La décision du ministère des Transports rendant le permis de conduire pour les motards l’obligation en Guinée suscite une vague d’indignation au sein de la population. Lors d’une conférence de presse tenue ce mercredi, le ministre des Transports et Porte-parole du Gouvernement, Ousmane Gaoual Diallo, a apporté des clarifications sur cette mesure.
« Les permis moto n’étaient pas délivrés. Avoir un permis auto ne donne pas le droit de conduire une moto », a-t-il insisté, soulignant que les conducteurs de deux-roues devront désormais passer un permis spécifique. Ce processus inclura l’apprentissage du Code de la route et une formation pratique obligatoire.
Ousmane Gaoual Diallo a exprimé une profonde inquiétude face aux statistiques d’accidents alarmantes dans le pays, justifiant ainsi l’urgence de cette réforme.
« Plus de 12 000 accidents dans l’année, c’est trop. On a plus de 4 000 personnes aujourd’hui avec un handicap à vie », a-t-il déploré.
Selon lui, la majorité des victimes sont des jeunes. « 60 à 65 % des victimes, c’est la jeunesse. C’est l’avenir de la nation qui disparaît dans ces accidents tragiques », a-t-il alerté.
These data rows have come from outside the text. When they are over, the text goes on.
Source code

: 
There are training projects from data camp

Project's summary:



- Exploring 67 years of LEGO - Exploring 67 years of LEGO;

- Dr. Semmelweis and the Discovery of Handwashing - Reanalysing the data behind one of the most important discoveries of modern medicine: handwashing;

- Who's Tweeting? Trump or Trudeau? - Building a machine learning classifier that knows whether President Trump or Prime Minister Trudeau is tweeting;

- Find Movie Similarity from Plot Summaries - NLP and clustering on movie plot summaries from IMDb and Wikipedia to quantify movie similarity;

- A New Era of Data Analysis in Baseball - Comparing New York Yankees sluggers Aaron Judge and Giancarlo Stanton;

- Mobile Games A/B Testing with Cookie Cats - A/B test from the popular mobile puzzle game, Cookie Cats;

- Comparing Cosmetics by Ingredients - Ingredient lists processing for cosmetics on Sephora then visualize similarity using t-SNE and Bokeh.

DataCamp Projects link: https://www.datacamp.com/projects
Poursuivant ses explications, le porte-parole a rappelé que même les conducteurs expérimentés peuvent être victimes d’accidents causés par des usagers mal formés ou négligents.
« L’accident ne concerne pas seulement ceux qui ne savent pas conduire. Vous pouvez parfaitement savoir conduire et être percuté par quelqu’un qui ne maîtrise pas les règles », a-t-il expliqué.
Il a également souligné que les piétons font partie des victimes régulières de ce manque de formation. « Vous pouvez simplement marcher pour aller au travail et perdre la vie parce que quelqu’un n’a pas respecté les règles. »
Pour le ministre, il ne faut ni dramatiser la situation ni percevoir l’obtention d’un permis comme une sanction.
« On ne fait pas ça pour punir, mais pour protéger la société. C’est un devoir individuel et collectif. Il faut donc que chacun prenne conscience. Les jeunes doivent comprendre que leur vie est précieuse », a conclu le ministre.